At a leading medical institution in the Netherlands, it is believed that up to 26 women receiving a fertility treatment may have had their eggs fertilised by the wrong sperm. The University Medical Centre in Utrecht has launched an investigation to determine how this has been allowed to occur and exactly how many couples could be affected.
In a statement, the institution has announced that a procedural error made in its IVF lab between mid-April 2015 and mid-November 2016 could be to blame. During that time, sperm cells from one treatment couple may have ended up in the egg cells of other couples undergoing the ICSI fertility treatment (see box).
It is possible, therefore, that the sperm used in the procedure was not the sperm from the intended father. "The probability of this is small, but it cannot be ruled out", the doctors point out.
Half of the women involved in this incident have already given birth or are pregnant. Some of the couples' embryos had also been frozen and stored to be implanted in the mothers' wombs at a later date, but there is a chance that they too have been created using the sperm from a man other than the intended father.
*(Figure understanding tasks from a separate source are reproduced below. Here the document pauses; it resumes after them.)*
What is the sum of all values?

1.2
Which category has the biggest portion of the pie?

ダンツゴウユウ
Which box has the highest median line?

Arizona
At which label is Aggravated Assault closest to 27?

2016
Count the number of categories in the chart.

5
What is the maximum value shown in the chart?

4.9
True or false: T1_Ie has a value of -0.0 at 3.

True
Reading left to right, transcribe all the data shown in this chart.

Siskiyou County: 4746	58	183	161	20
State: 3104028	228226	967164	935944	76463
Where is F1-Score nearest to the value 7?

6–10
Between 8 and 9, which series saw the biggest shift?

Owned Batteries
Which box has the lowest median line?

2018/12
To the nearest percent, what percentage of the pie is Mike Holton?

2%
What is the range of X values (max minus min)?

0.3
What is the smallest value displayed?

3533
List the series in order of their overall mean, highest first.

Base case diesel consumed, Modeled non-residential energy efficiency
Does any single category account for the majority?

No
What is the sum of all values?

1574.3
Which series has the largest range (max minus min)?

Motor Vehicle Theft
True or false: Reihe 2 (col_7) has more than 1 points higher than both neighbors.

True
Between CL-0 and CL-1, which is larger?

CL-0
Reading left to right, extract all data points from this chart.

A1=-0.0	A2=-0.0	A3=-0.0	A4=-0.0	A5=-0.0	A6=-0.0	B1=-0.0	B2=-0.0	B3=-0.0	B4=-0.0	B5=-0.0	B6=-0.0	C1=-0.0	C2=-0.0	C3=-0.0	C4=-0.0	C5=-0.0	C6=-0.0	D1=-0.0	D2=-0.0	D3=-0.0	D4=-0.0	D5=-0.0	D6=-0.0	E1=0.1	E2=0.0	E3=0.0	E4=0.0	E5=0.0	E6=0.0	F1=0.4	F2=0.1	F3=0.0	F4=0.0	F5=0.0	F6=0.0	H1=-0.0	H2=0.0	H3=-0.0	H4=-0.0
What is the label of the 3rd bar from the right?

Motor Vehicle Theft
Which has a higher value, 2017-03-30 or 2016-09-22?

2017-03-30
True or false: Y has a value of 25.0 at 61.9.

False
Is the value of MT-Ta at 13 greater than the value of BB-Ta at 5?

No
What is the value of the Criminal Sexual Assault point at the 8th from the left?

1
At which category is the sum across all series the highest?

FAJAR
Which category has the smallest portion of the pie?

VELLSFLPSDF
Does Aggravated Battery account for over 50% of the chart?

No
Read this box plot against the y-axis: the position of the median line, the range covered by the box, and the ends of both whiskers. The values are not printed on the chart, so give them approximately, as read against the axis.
It is not clear what the procedural error is but until more light is shed on the issue, the University Medical Centre has stopped performing ICSI fertility treatments. The number of other procedures carried out has also been reduced and only the treatments for which reliability is ensured will be resumed in the coming weeks.
All the couples involved have been contacted and will soon meet with doctors to discuss their personal situation. In the meantime, a phone number has been set up for those who want their questions answered.